Macon Police Chief Rodney Monroe has halted the release of the city's monthly crime statistics in order to examine more than half the numbers.

Monroe said he plans to mark some of the statistics unofficial and reclassify other incidents as police generated arrests.

He said he's been advised of the problems the city has had with uncounted carjackings and purse snatchings and has requested the city's May and June crime data be revised, because he doesn't want anyone to think the department is "cooking the books."

"We don't want anyone to accuse us of trying to hide something," Monroe said of the city's Uniform Crime Report statistics - used by the police department and FBI to gauge where and what crimes are occurring.

Macon police spokesman Sgt.
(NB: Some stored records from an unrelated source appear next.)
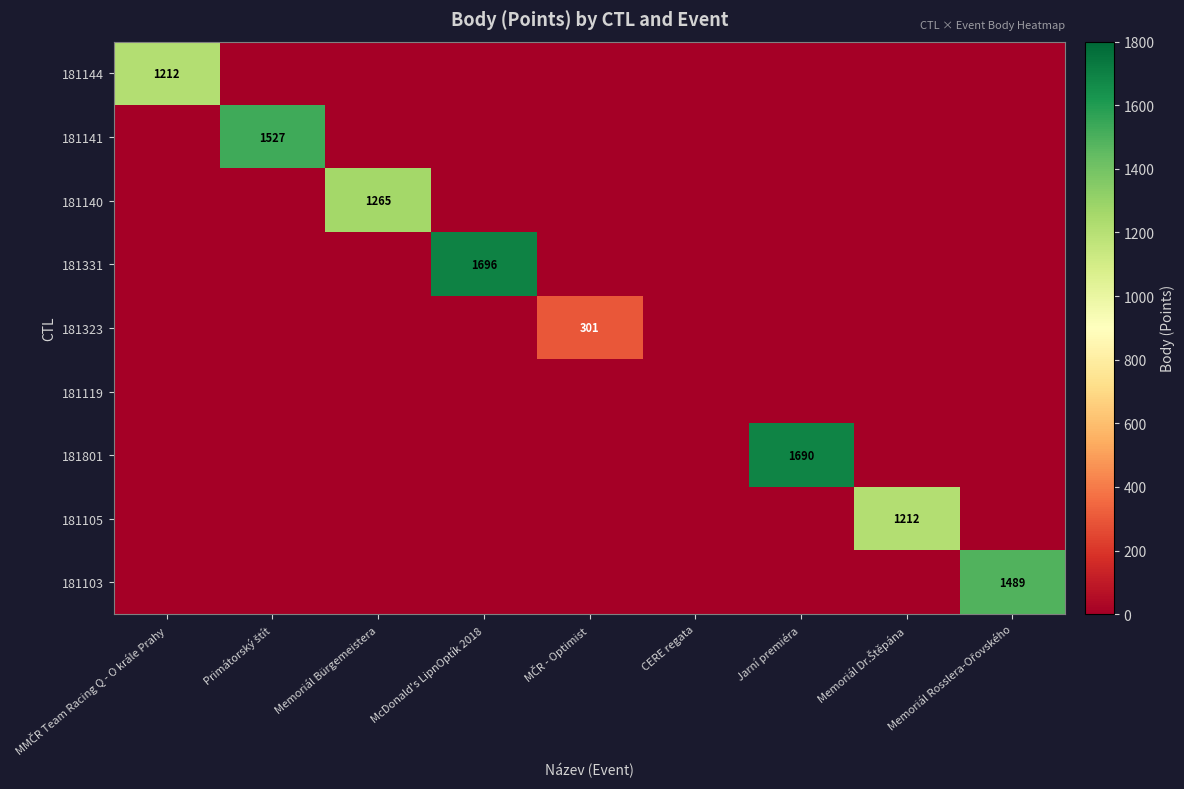

Which series has the widest spread of values?

181331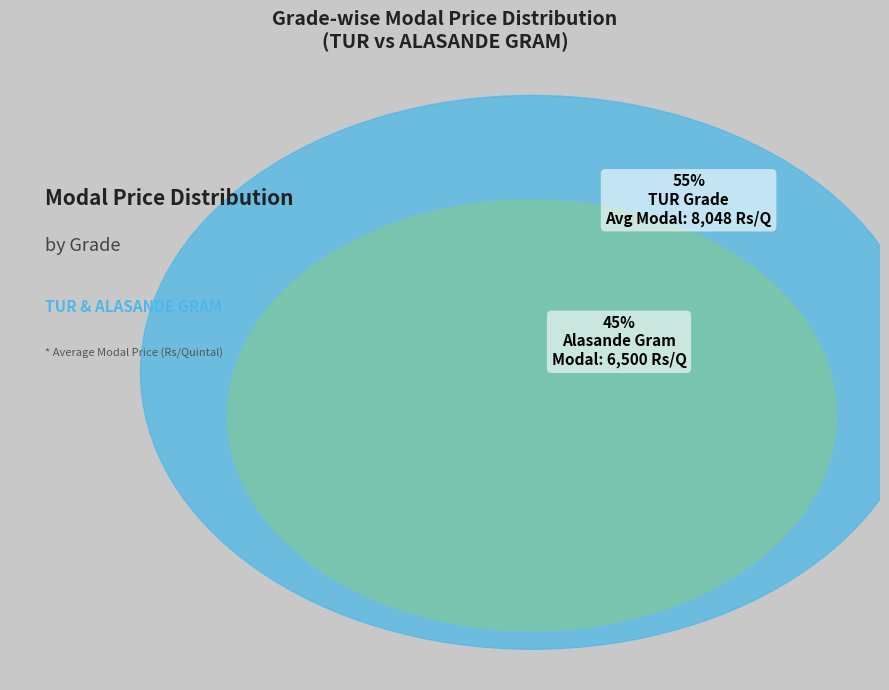

Is it true that TUR is 55% of the pie?

True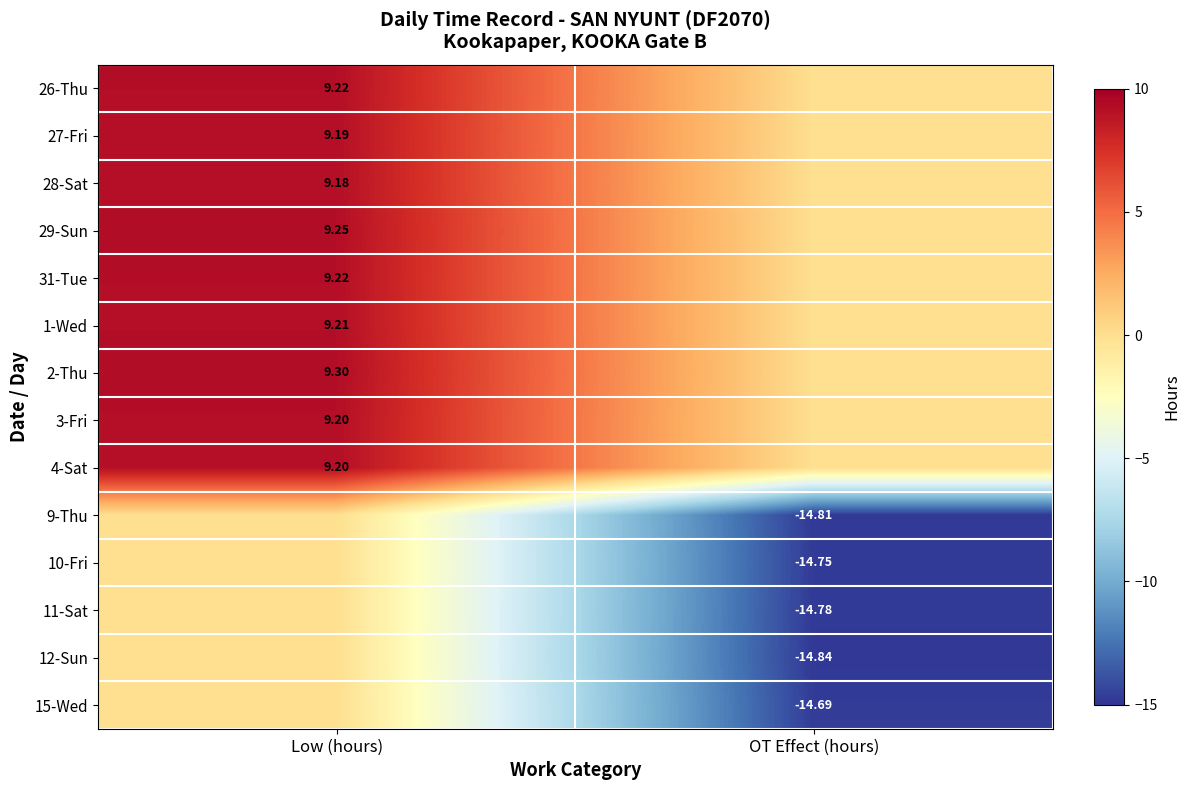

Is the value of 26-Thu at OT Effect (hours) greater than the value of 9-Thu at Low (hours)?

No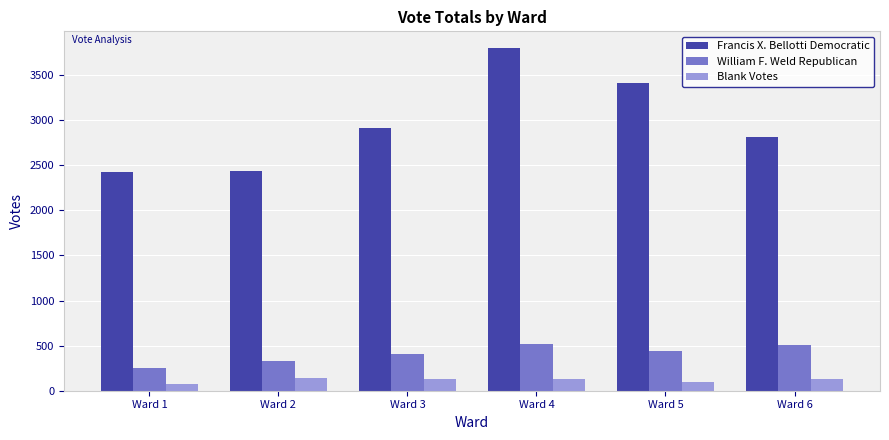

Is the value of William F. Weld Republican at Ward 4 greater than the value of Francis X. Bellotti Democratic at Ward 4?

No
Robert Carr has said the May and June UCR statistics would be handed out by the end of this month, but monthly reports had not been released as of Monday.
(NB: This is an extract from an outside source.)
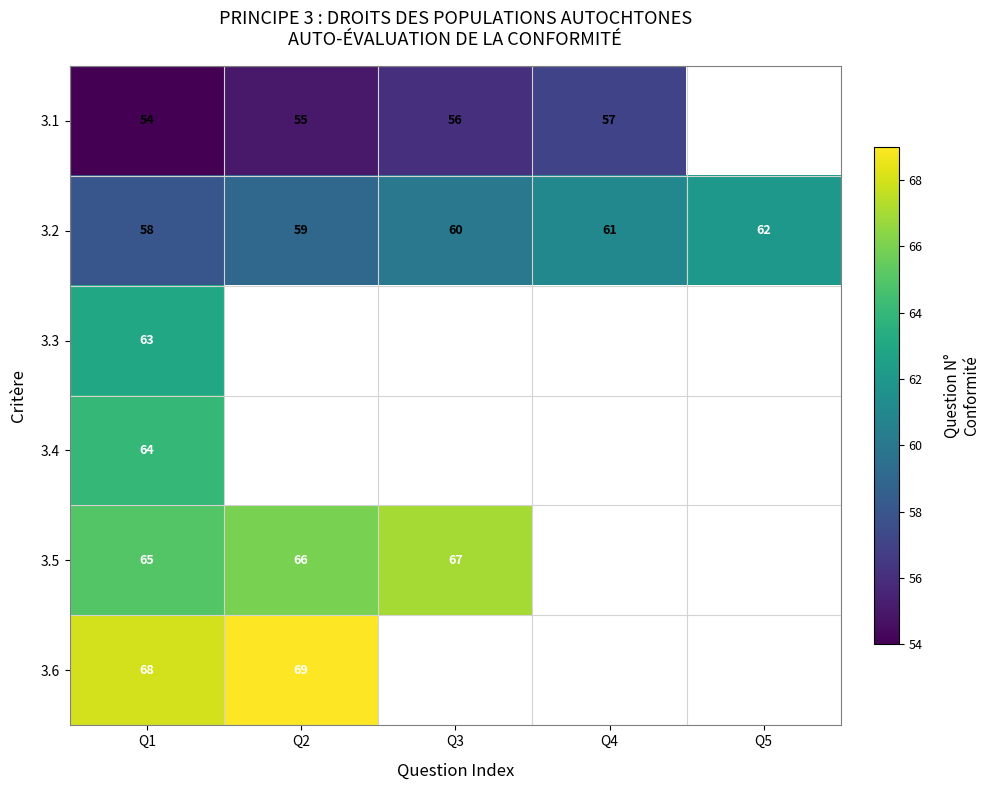

The value of 3.1 at Q4 is 85.0. True or false?

False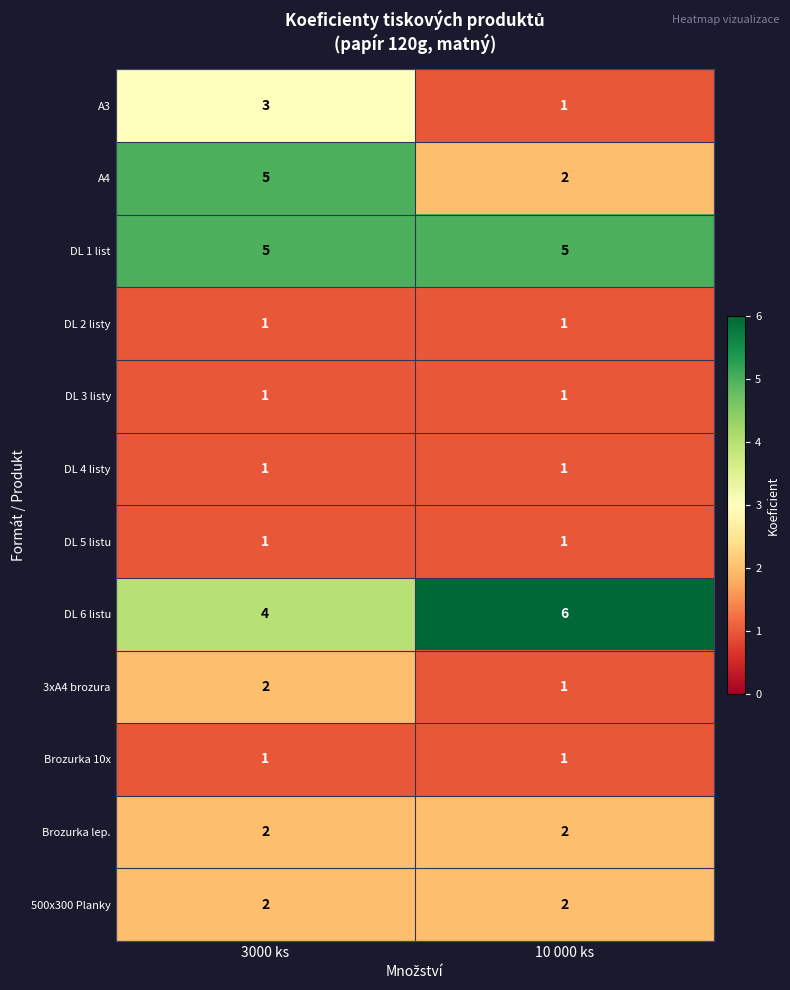

Is it true that DL 5 listu equals 1 at 3000 ks?

True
Vicki Metz, a spokeswoman for the GBI, which oversees the UCR program for the FBI, said even the state is in the dark as far as the city's recent crime rates are concerned.

"We have not received them yet," Metz said, noting Macon is not alone in not getting the figures in to the state. "We generally would like for them to be turned in before the fifth of the month, but it is not unusual for them to not be turned in by this time."

In December, Macon police started a more than two-month mission to correct coding errors they said caused the city to misclassify or overlook 76 robberies since 1999. The revisions came in light of a Telegraph investigation into why incidents were reported in the department's own news releases, but didn't show up in statistics.

In January, former Police Chief John Vasquez and two of the department's former crime analysts blamed the undercounts on lax supervisors simply rubber-stamping reports. The problem, the department has said, was human error.

"If we say one month we have 112 robberies and later we have less, it may be because somewhere an incident was reclassified for the final UCR statistics," Monroe said last week. "We have to go back and make sure an arson is still an arson ... We have to go back and certify those crimes, anything else is unofficial.

"The first thing about any daily, weekly or monthly crime reporting is that it is unofficial," Monroe said, "The only official data is what we submit to the UCR in March."

Monroe also said part two crimes, such as suicides, forgeries, fraud, vandalism, DUIs, and obstruction cases also would be reclassified as police initiated crimes instead of actual offenses.

"Our enforcement may have gone up 400 percent, but that doesn't mean crime has gone up 400 percent," he said. "It is not an offense because it is police generated ... we are generating that and that's a good thing."

Monroe said the department also is close to filling the crime analyst position that has been open for about 10 months.

"I think we have a couple of people that are qualified," Monroe said. "We are also looking to create a system that everyone can use.

"We should never fall into a position where we only have one person that knows how to do it again."